Amid reports from elsewhere of a massive Israeli military buildup on the Lebanese border and expectations of an attack on Palestinian guerrilla strongholds, the frontier today was eerily tranquil, with no visible movement--except for hundreds of Israeli tourists on Passover holiday outings.
Residents of this hilltop border town, which overlooks a broad expanse of southern Lebanon from the northernmost point of Israel, reported no unusual military movements. There was no sign of the two armored divisions and 40,000 troops that have been reported by spokesmen for the Lebanese government and the Palestine Liberation Organization.
The border road that runs south from Metullah and then west toward the Mediterranean seaside also revealed no sign of unusual military activity. Neither did the highway north from Tiberias--usually favored by the Israeli Army for transporting tanks and armored personnel carriers to the north.
However, reporters were not permitted to go across the border into the enclave controlled by Lebanese Christian militias led by Maj. Saad Haddad. It was likely that if there has been a buildup of Israeli forces it would be in the vicinity of Marjayoun, the northernmost town in the enclave.
There is a six-mile-wide gap there between the Nigerian and the Norwegian battalions of the U.N. peace-keeping force through which Israeli land forces have moved during previous incursions against PLO strongholds. The gap is not within sight of Metullah, but no troop movement could be seen on its approachs.
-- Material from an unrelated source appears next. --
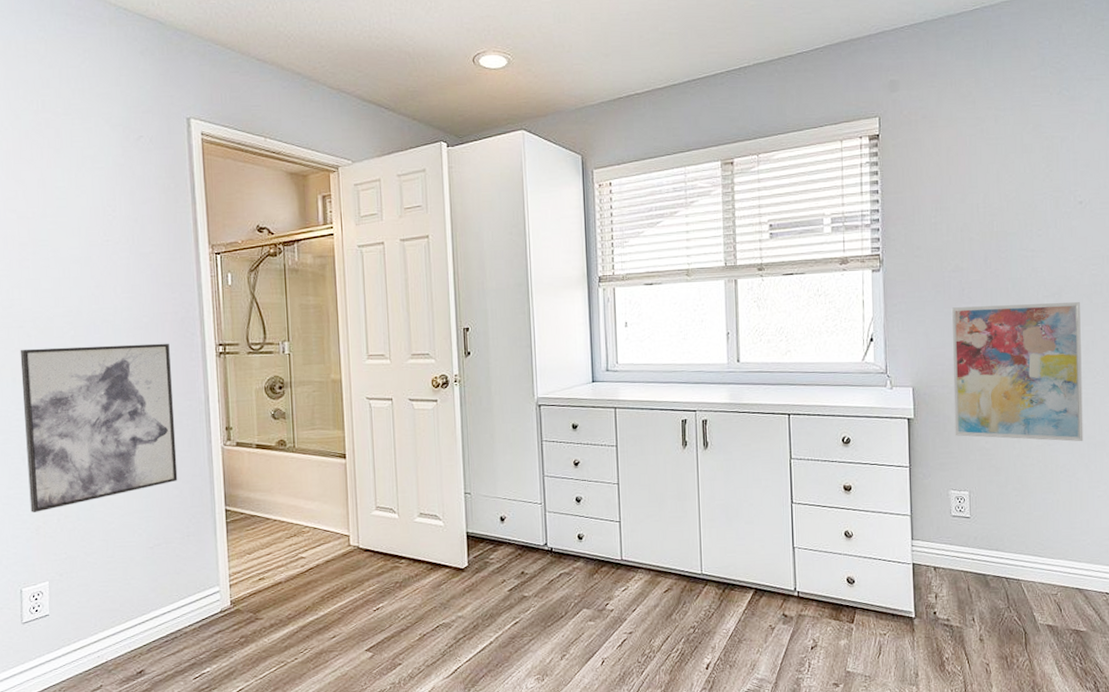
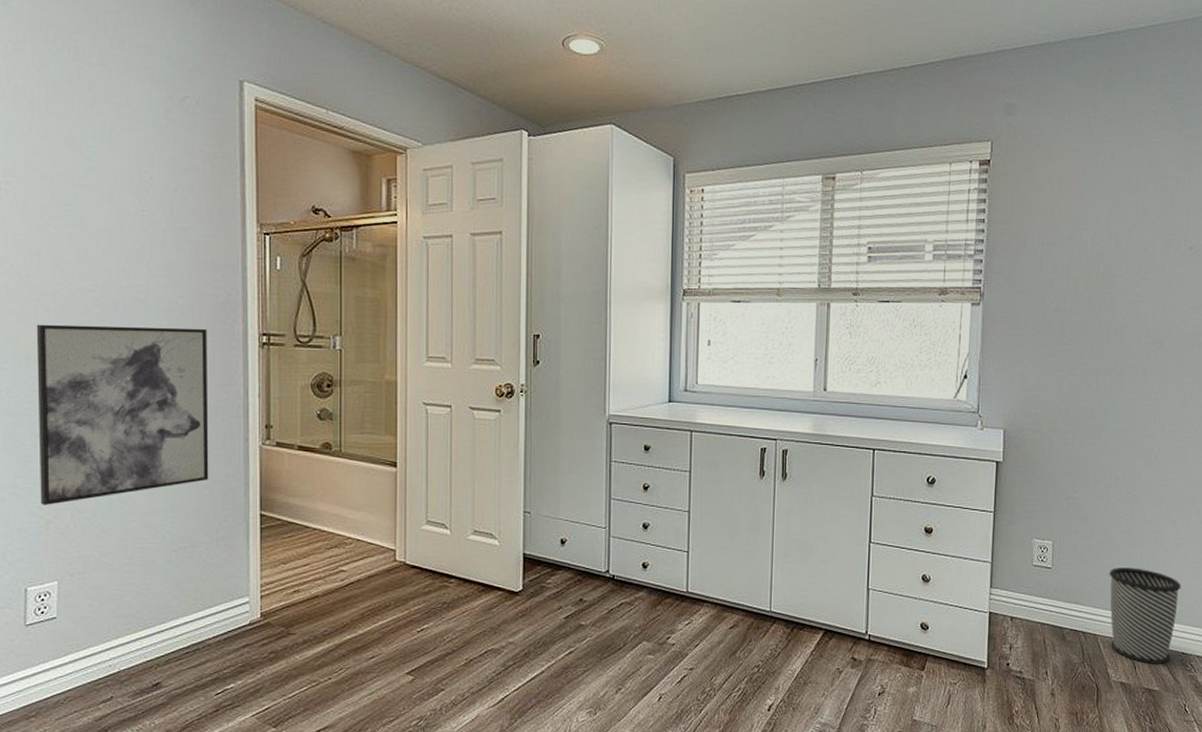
wall art: present [951,301,1084,442] -> none [1043,349,1181,497]
wastebasket: none [1027,512,1100,606] -> present [1109,567,1181,664]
There was an almost festive atmosphere along the border as hundreds of picnickers crowded the nature preserves along the frontier, and hundreds more visited the "good fence" crossing point used by Lebanese civilians who commute to jobs in Israel.
Six tourist booths were doing a brisk business in selling "free Lebanon" T-shirts as visitors crowded onto an observation platform overlooking the crossing point. Beyond, Lebanese farmers tilled the fields and local traffic moved unhurriedly, seemingly unmindful of a possible outbreak of hostilities.
Israeli Foreign Minister Yitzhak Shamir, in an interview published in the West German newspaper Die Welt, was quoted as saying that Israel will strike against the PLO in retaliation for the murder in Paris last week of Yacov Barsimantov, a second secretary in the Israeli Embassy.
Prime Minister Menachem Begin's spokesman, Uri Porat, while refusing to comment directly on whether an invasion was likely, said that Palestinian guerrillas "have good reason for their panic and hysteria" over the threat of an Israeli raid into Lebanon, The Associated Press reported from Tel Aviv.